** 抜粋 **

★ ★ ★ ★ ★

「82年生まれ、キム・ジヨン」










1歳の娘を持つ主婦のキム・ジヨンは、専業主婦として子供を育てていたが
日常の小さな出来事に神経をすり減らし、ある日突然親族の女性の人格があらわれ、
カウンセラーにかかるようになるというあらすじ。

現在の韓国の女性が産まれてからずっと浴び続ける苦難の羅列であり、
物語のようで物語ではない。
女性に学は必要ないと考えている人が多いこと、
普通に生きているだけで性犯罪被害にあうこと、
家事育児は女性の仕事だと考えられていること。
小さな子供を連れたお母さんに風当たりが強いこと、
びっくりするくらい日本と似ている。

ラストばれ

会社のトイレが盗撮されていて、その映像を男性社員が共有してたとか
気持ち悪くてウゲ〜ってなるけど、
会社での盗撮は時々耳にしますし、私の知っている限り警察へ届けたケースはないですね。

★ ★ ★ ★ ★

** 演習資料 **
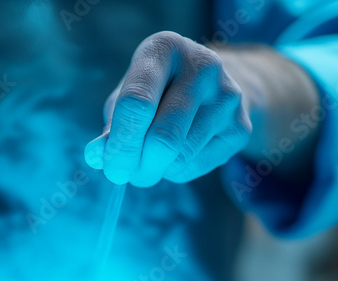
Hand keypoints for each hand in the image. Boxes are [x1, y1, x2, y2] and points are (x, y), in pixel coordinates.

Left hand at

★ ★ ★ ★ ★

** 練習問題 **
• A. 『82年生まれ、キム・ジヨン』を紹介する文章について、次の問いに答えなさい。解答には問いと同じ印を付け、一行に一つずつ記すこと。
(i) キム・ジヨンの娘は何歳ですか。
(ii) 筆者は、韓国の女性が受ける苦難がどの国と似ていると述べていますか。
(iii) 会社のトイレで盗撮された映像を共有していたのは誰ですか。
• B. 『82年生まれ、キム・ジヨン』を紹介する文章を、最後の一文の後から書き継いでください。

** 解答一覧 **
• A.
(i) 1歳です。
(ii) 日本です。
(iii) 男性社員です。

• B.
「ママ虫」という衝撃的な言葉は、子供をしつけられない母、
子供を放って遊びまわる母というニュアンスだと検索したら出てきたが、
母親への蔑称に意味合いが変化したんだろうか。

夫が育児休暇を取ってくれようとしたら、姑から
息子のキャリアを潰すつもりかという内容の怒りの電話がかかってくるとか
父親が娘に無関心で無頓着だとか、
全現象をひとつとして捉えるとあまりにも巨大で
それこそ精神を病んでしまうけど、
企業が人件費を切り詰めるためにキツキツの人員で回してるのと
育休と母親の勤労は行政、性犯罪は司法、
家庭の性差別は世代交代しか改善策がない、
婚家は最初の訪問の時に釘バットを背負っていくべきだった、
等々小分けにして1つ1つやっつけていくしかない。
問題解決にあたっては、家父長制度の望むような、
賢くて優しくて穏やかな娘さん、感心なお嫁さん、
理想のお母さんでいることをやめる勇気が必要な気がする。
あと男児のお母さんは、「女性は社会進出すべきだけど
息子の嫁は一歩引いて息子を立ててれる専業主婦がいいわ」とか
ダブスタは捨てるべき。

しかし映画、夫さんはいい人なんだけど
問題は何も解決してないし、人格分裂も治ってはいない?
小説になってめでたしめでたし、みたいなふんわりした終わり方でいいの?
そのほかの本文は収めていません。